En la rueda de prensa donde el técnico anunció la exclusión de Valencia, tuvo tiempo para defender el trabajo defensivo de la selección, la menos batida de la eliminatoria, y dijo algo muy importante: para defender bien, hay que atacar bien. Si los jugadores que van al ataque lo hacen en forma desordenada, el regreso defensivo será igualmente desordenado y equipo que hace mal la transición de ataque a defensa sufre muchísimo en la misión de recuperar la pelota. Ese repliegue defensivo tiene que comenzar por una presión superior para reencontrar la propiedad de la pelota, debe seguir con un bloque ahogando al conductor y con otros jugadores dispuestos a cerrar las líneas de pase. Finalmente, la maniobra debe terminar con el filtro del mediocampo y la tarea de los defensas. Por eso, lo mínimo que se debe pedir a los de ataque es que ayuden haciendo sombra y desactivando el primer pase, la salida desde el fondo, con pelota limpia.

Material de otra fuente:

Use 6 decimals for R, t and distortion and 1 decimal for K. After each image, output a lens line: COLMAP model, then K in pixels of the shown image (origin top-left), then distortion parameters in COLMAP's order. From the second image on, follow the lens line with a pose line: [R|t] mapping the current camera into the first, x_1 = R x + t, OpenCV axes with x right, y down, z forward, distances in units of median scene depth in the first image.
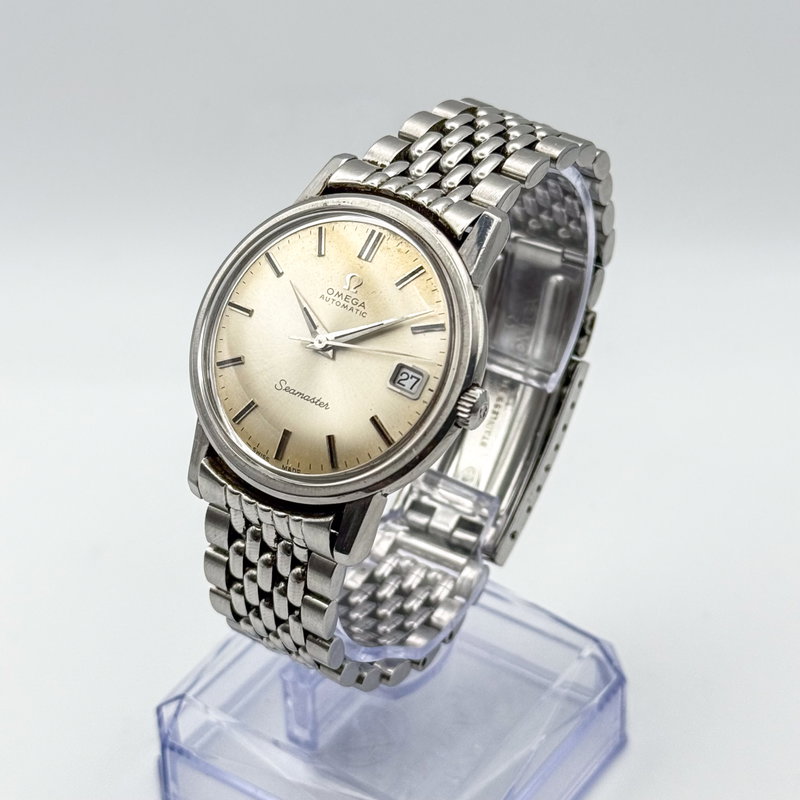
lens RADIAL K [[2071.9, 0, 400.0], [0, 2071.9, 400.0], [0, 0, 1]] dist [0.016910, -0.299261]
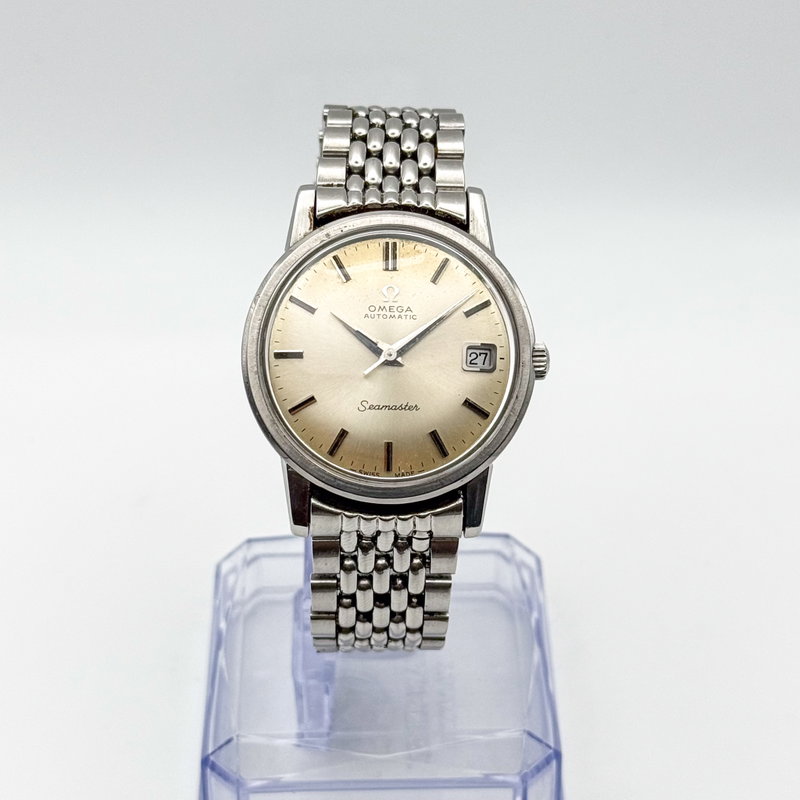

Sin Valencia, el jugador que tenía el chip defensivo, con su juego y su manera de salir a los costados cuando hacia falta, de meterse entre los centrales cuando el partido lo requería, Colombia tendrá que pensar en que la dupla del medio, por lo menos para el juego contra Grecia, incluirá a Sánchez con un socio a elegir entre Aldo, menos marca y más limpieza en el manejo, o Aguilar, equilibrado en su fútbol.

Parece que nadie lo llora, pero de Pékerman para abajo todos saben que se quedó por fuera un jugador del riñón del técnico.